══ ТЕКСТ ОТРЫВКА

Я въехал в Петербург вместе с первыми лучами солнца, позолотившими небосвод. Поскольку то был день зимнего солнцеворота и я видел его восход над бескрайней равниной ровно в девять часов двадцать четыре минуты, то могу уверить читателя, что самая долгая ночь в той стороне длится восемнадцать часов и три четверти.
Я остановился на большой и красивой улице, что называется Миллионная. Мне сдали недорого две хорошие комнаты, где сперва не было никакой мебели, но потом принесли две кровати, четыре стула и два столика. Я увидал печи огромных размеров и решил, что нужна уйма дров, чтоб их протопить — отнюдь нет; только в России владеют искусством класть печи, как в Венеции — обустроить водоем или источник. Я исследовал в летнее время внутренность квадратной печи высотой в двенадцать футов и шириной в шесть, что была в углу большой залы. Я осмотрел ее от очага, где сжигали поленья, до самого верху, где начинался дымовник, по которому дым шел в трубу, я увидал, говорю, печные обороты, что, извиваясь, поднимаются вверх. Печи эти целый день сохраняют тепло в комнате, которую обогревают, благодаря отверстию наверху у основания трубы, кое слуга закрывает, потянув за веревочку, как только убедится, что весь дым от дров вышел. Как только через маленькое оконце в низу печи он видит, что все дрова стали углями, он преграждает ход теплу и вверху и внизу. Крайне редко печь топят два раза в день, кроме как у вельмож, где слугам запрещено закрывать вьюшку. Причина мудрого сего запрета вот какая.
Если случится хозяину, воротившись домой уставшим с охоты или с дороги, приказать истопить ему перед сном печь, а слуга по оплошности или второпях закроет вьюшку, когда еще не весь дым вышел, спящий не проснется более. Он отдаст Богу душу через три-четыре часа, стеная с закрытыми глазами. Утром входят в комнату, чуют угарный дух, видят покойника, открывают поддувало внизу, оттуда вырывается облако дыма и тотчас заполняет залу, распахивают двери и окна, но хозяина уже не воскресить, тщетно ищут слугу, каковой ударился в бега, и непременно находят, с легкостью удивительной, и вешают, хоть он и божится, что не имел злого умысла. Средство верное, ибо без этого мудрого установления любой слуга мог бы безнаказанно отравить своего господина.

════

- [ЧТО НУЖНО СДЕЛАТЬ]
Перепишите часть отрывка о петербургских печах, начиная со слов «Если случится хозяину, воротившись» и вплоть до слов «отравить своего господина.», заменив «вьюшку» на «заслонку».

══ ИСХОДНЫЕ СТРОКИ

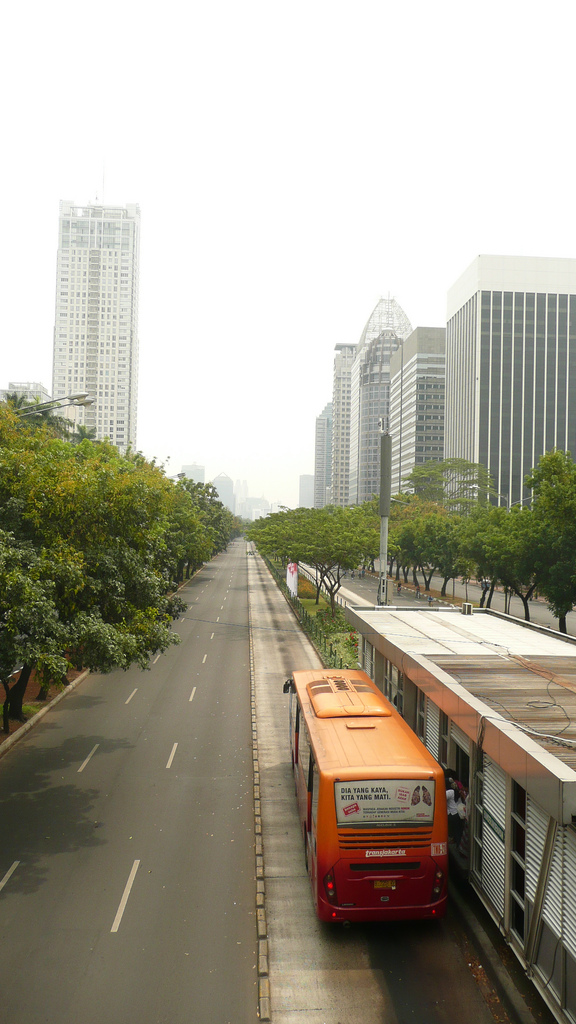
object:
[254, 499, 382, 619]
trees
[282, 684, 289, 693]
mirror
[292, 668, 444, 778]
roof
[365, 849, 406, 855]
writing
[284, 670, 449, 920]
bus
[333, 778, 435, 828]
ad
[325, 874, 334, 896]
tail light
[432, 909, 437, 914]
tail light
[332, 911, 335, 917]
tail light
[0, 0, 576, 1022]
area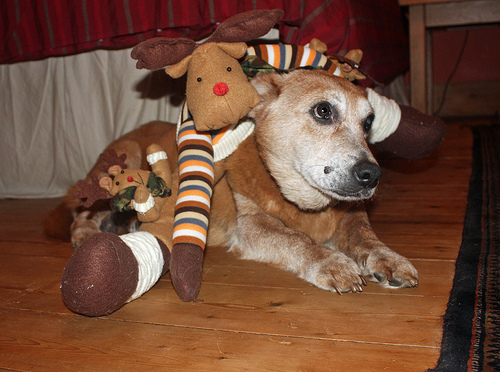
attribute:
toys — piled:
[61, 24, 402, 283]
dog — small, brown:
[199, 60, 387, 280]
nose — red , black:
[355, 148, 389, 179]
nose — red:
[193, 75, 243, 121]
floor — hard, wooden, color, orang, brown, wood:
[394, 166, 452, 236]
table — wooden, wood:
[392, 8, 456, 54]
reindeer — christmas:
[117, 17, 282, 169]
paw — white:
[333, 253, 427, 278]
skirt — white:
[219, 117, 259, 145]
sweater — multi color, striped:
[162, 117, 229, 247]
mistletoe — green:
[133, 157, 189, 213]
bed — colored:
[8, 18, 128, 135]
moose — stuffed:
[97, 141, 182, 242]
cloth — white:
[3, 66, 151, 171]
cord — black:
[426, 30, 479, 91]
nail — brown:
[339, 262, 445, 328]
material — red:
[308, 7, 378, 40]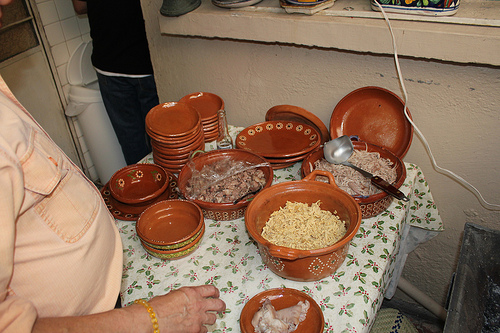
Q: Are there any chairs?
A: No, there are no chairs.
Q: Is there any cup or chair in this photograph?
A: No, there are no chairs or cups.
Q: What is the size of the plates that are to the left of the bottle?
A: The plates are small.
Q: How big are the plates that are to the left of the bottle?
A: The plates are small.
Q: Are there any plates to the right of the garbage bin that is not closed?
A: Yes, there are plates to the right of the garbage can.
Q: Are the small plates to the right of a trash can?
A: Yes, the plates are to the right of a trash can.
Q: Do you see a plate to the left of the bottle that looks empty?
A: Yes, there are plates to the left of the bottle.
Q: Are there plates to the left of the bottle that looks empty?
A: Yes, there are plates to the left of the bottle.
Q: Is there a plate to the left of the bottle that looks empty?
A: Yes, there are plates to the left of the bottle.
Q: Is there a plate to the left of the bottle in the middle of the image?
A: Yes, there are plates to the left of the bottle.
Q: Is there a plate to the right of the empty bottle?
A: No, the plates are to the left of the bottle.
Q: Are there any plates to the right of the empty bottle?
A: No, the plates are to the left of the bottle.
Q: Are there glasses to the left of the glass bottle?
A: No, there are plates to the left of the bottle.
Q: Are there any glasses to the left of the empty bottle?
A: No, there are plates to the left of the bottle.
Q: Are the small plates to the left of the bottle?
A: Yes, the plates are to the left of the bottle.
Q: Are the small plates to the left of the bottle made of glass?
A: Yes, the plates are to the left of the bottle.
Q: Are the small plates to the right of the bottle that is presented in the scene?
A: No, the plates are to the left of the bottle.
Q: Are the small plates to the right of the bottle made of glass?
A: No, the plates are to the left of the bottle.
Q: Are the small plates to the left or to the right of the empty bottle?
A: The plates are to the left of the bottle.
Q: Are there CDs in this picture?
A: No, there are no cds.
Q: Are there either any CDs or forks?
A: No, there are no CDs or forks.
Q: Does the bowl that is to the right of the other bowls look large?
A: Yes, the bowl is large.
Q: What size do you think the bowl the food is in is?
A: The bowl is large.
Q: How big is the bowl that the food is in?
A: The bowl is large.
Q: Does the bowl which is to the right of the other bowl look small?
A: No, the bowl is large.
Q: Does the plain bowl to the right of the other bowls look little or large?
A: The bowl is large.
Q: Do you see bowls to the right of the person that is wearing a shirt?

════

- [РЕЗУЛЬТАТ ВЫПОЛНЕНИЯ]
Если случится хозяину, воротившись домой уставшим с охоты или с дороги, приказать истопить ему перед сном печь, а слуга по оплошности или второпях закроет заслонку, когда еще не весь дым вышел, спящий не проснется более. Он отдаст Богу душу через три-четыре часа, стеная с закрытыми глазами. Утром входят в комнату, чуют угарный дух, видят покойника, открывают поддувало внизу, оттуда вырывается облако дыма и тотчас заполняет залу, распахивают двери и окна, но хозяина уже не воскресить, тщетно ищут слугу, каковой ударился в бега, и непременно находят, с легкостью удивительной, и вешают, хоть он и божится, что не имел злого умысла. Средство верное, ибо без этого мудрого установления любой слуга мог бы безнаказанно отравить своего господина.